Veio para ficar

De um modo geral, gostei da atuação da seleção brasileira contra a Noruega. O time, ao menos, demonstrou vontade de vencer. Um jogador em especial chamou a atenção: o meia-atacante Daniel Carvalho veio para ficar. Ele esteve presente nas principais jogadas ofensivas da seleção.
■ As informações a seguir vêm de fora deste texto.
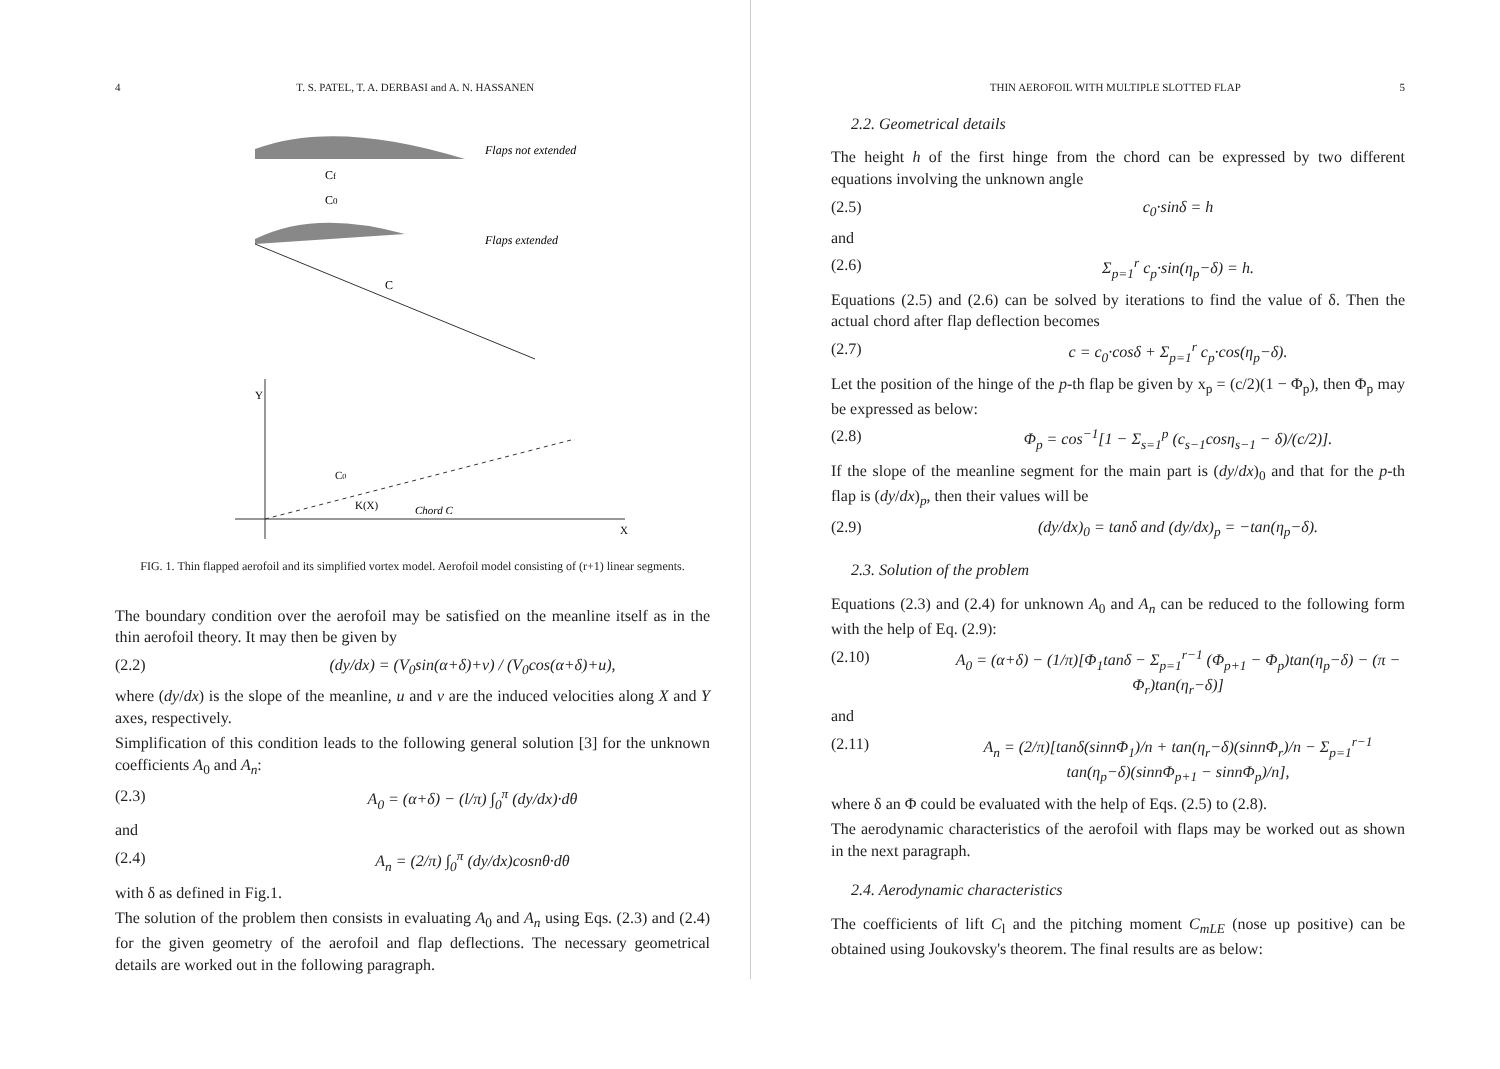4 T. S. PATEL, T. A. DERBASI and A. N. HASSANEN
Flaps not extended
Cf
C0
Flaps extended
C
Y
X
C0
K(X)
Chord C
FIG. 1. Thin flapped aerofoil and its simplified vortex model. Aerofoil model consisting of (r+1) linear segments.
The boundary condition over the aerofoil may be satisfied on the meanline itself as in the thin aerofoil theory. It may then be given by
(2.2) (dy/dx) = (V<sub>0</sub>sin(α+δ)+v) / (V<sub>0</sub>cos(α+δ)+u),
where (dy/dx) is the slope of the meanline, u and v are the induced velocities along X and Y axes, respectively.
Simplification of this condition leads to the following general solution [3] for the unknown coefficients A<sub>0</sub> and A<sub>n</sub>:
(2.3) A<sub>0</sub> = (α+δ) − (l/π) ∫<sub>0</sub><sup>π</sup> (dy/dx)·dθ
and
(2.4) A<sub>n</sub> = (2/π) ∫<sub>0</sub><sup>π</sup> (dy/dx)cosnθ·dθ
with δ as defined in Fig.1.
The solution of the problem then consists in evaluating A<sub>0</sub> and A<sub>n</sub> using Eqs. (2.3) and (2.4) for the given geometry of the aerofoil and flap deflections. The necessary geometrical details are worked out in the following paragraph.
THIN AEROFOIL WITH MULTIPLE SLOTTED FLAP 5
2.2. Geometrical details
The height h of the first hinge from the chord can be expressed by two different equations involving the unknown angle
(2.5) c<sub>0</sub>·sinδ = h
and
(2.6) Σ<sub>p=1</sub><sup>r</sup> c<sub>p</sub>·sin(η<sub>p</sub>−δ) = h.
Equations (2.5) and (2.6) can be solved by iterations to find the value of δ. Then the actual chord after flap deflection becomes
(2.7) c = c<sub>0</sub>·cosδ + Σ<sub>p=1</sub><sup>r</sup> c<sub>p</sub>·cos(η<sub>p</sub>−δ).
Let the position of the hinge of the p-th flap be given by x<sub>p</sub> = (c/2)(1 − Φ<sub>p</sub>), then Φ<sub>p</sub> may be expressed as below:
(2.8) Φ<sub>p</sub> = cos<sup>−1</sup>[1 − Σ<sub>s=1</sub><sup>p</sup> (c<sub>s−1</sub>cosη<sub>s−1</sub> − δ)/(c/2)].
If the slope of the meanline segment for the main part is (dy/dx)<sub>0</sub> and that for the p-th flap is (dy/dx)<sub>p</sub>, then their values will be
(2.9) (dy/dx)<sub>0</sub> = tanδ and (dy/dx)<sub>p</sub> = −tan(η<sub>p</sub>−δ).
2.3. Solution of the problem
Equations (2.3) and (2.4) for unknown A<sub>0</sub> and A<sub>n</sub> can be reduced to the following form with the help of Eq. (2.9):
(2.10) A<sub>0</sub> = (α+δ) − (1/π)[Φ<sub>1</sub>tanδ − Σ<sub>p=1</sub><sup>r−1</sup> (Φ<sub>p+1</sub> − Φ<sub>p</sub>)tan(η<sub>p</sub>−δ) − (π − Φ<sub>r</sub>)tan(η<sub>r</sub>−δ)]
and
(2.11) A<sub>n</sub> = (2/π)[tanδ(sinnΦ<sub>1</sub>)/n + tan(η<sub>r</sub>−δ)(sinnΦ<sub>r</sub>)/n − Σ<sub>p=1</sub><sup>r−1</sup> tan(η<sub>p</sub>−δ)(sinnΦ<sub>p+1</sub> − sinnΦ<sub>p</sub>)/n],
where δ an Φ could be evaluated with the help of Eqs. (2.5) to (2.8).
The aerodynamic characteristics of the aerofoil with flaps may be worked out as shown in the next paragraph.
2.4. Aerodynamic characteristics
The coefficients of lift C<sub>l</sub> and the pitching moment C<sub>mLE</sub> (nose up positive) can be obtained using Joukovsky's theorem. The final results are as below:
E o mais importante: chamou a responsabilidade em armar as jogadas, algo que faltou na Copa do Mundo. Vamos esperar agora a convocação para o jogo com a Argentina. Certamente, alguns medalhões voltarão. Só espero que o futebol não volte a ser o do Mundial.

Verdadeira rivalidade

Alguns jogadores estrangeiros contratados nessa temporada pelo Barcelona começam a perceber a rivalidade existente na cidade entre o clube e o Espanyol, o outro time local. O italiano Zambrotta teve recusado um pedido para que um taxista lhe levasse a um hotel. ''Sou do Espanyol'', disse o taxista ao jogador. A rivalidade entre os dois clubes será colocada à prova hoje, quando acontece o primeiro jogo da Supercopa da Espanha, que reúne o campeão espanhol Barcelona e o campeão da Copa do Rei Espanyol.

Homenagem estranha

O brasileiro Marcos Paquetá foi homenageado pela imprensa da Arábia Saudita pelo simples fato de ser o primeiro técnico a permanecer no comando da seleção após a disputa de uma Copa do Mundo. Os árabes são conhecidos por promover constantes trocas no comando da equipe, mas renovaram o contrato de Paquetá por mais dois anos após a Copa da Alemanha. O trabalho do brasileiro, realmente, vem agradando aos árabes. Sua seleção venceu a Índia, por 3 a 0, ontem, pelas Eliminatórias da Copa da Ásia.

Férias merecidas

Depois de levar a Itália ao tetracampeonato mundial, o técnico Marcello Lippi não quer saber de trabalhar. Ele já avisou às seleções e clubes interessados que voltará a ficar na beira do campo somente em 2007. Enquanto isso, Lippi passa férias na cidade italiana de Viareggio. Deve ser muito bom ter tempo e dinheiro para fazer o que quer na vida, não é mesmo?

A muralha soviética

Se depender do preparo de seus goleiros, a Rússia deve voltar a figurar entre as principais seleções do mundo. O preparador de goleiros da seleção será Rinat Dasayev, que fez história pela seleção da União Soviética. O goleiro, de 49 anos, foi considerado o melhor do mundo em sua posição no ano de 1988. Ele disputou os Jogos Olímpicos de Moscou, em 80, quando conquistou o bronze, e as Copas de 82, na Espanha, e 86, no México.

Briga de chuteiras

Alguns jogadores alemães podem se recusar a defender sua seleção se forem obrigados a atuar com chuteiras do fornecedor de material esportivo do selecionado germânico. O contrato entre a Federação Alemã de Futebol e a empresa exige que os atletas joguem com seus calçados, mesmo no caso de terem contratos individuais com outras marcas.